§ **What the task requires**
The answer should be each line from the entries below that has the word "Example" in it.

Stored data:
:::::

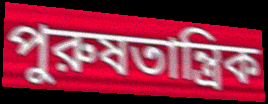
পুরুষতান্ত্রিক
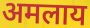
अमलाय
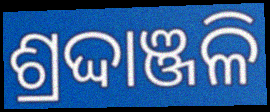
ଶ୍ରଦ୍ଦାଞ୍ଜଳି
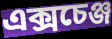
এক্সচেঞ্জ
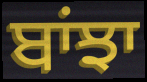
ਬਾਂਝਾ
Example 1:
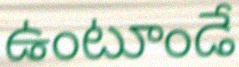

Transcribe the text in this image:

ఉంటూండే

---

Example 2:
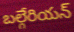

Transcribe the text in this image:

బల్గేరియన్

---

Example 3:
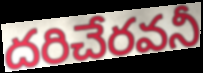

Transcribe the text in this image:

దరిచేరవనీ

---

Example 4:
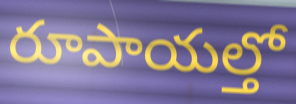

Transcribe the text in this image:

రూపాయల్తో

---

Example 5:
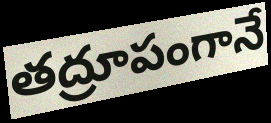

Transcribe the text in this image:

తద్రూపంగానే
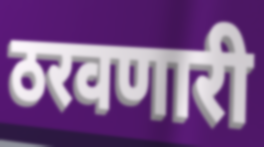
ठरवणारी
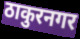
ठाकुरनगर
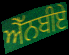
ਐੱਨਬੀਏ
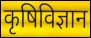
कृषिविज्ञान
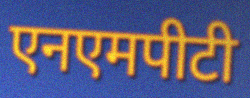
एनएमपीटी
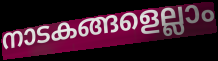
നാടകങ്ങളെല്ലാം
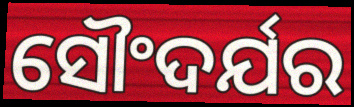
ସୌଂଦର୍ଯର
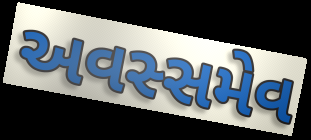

:::::

§ **Answer area**
Example 1:
Example 2:
Example 3:
Example 4:
Example 5:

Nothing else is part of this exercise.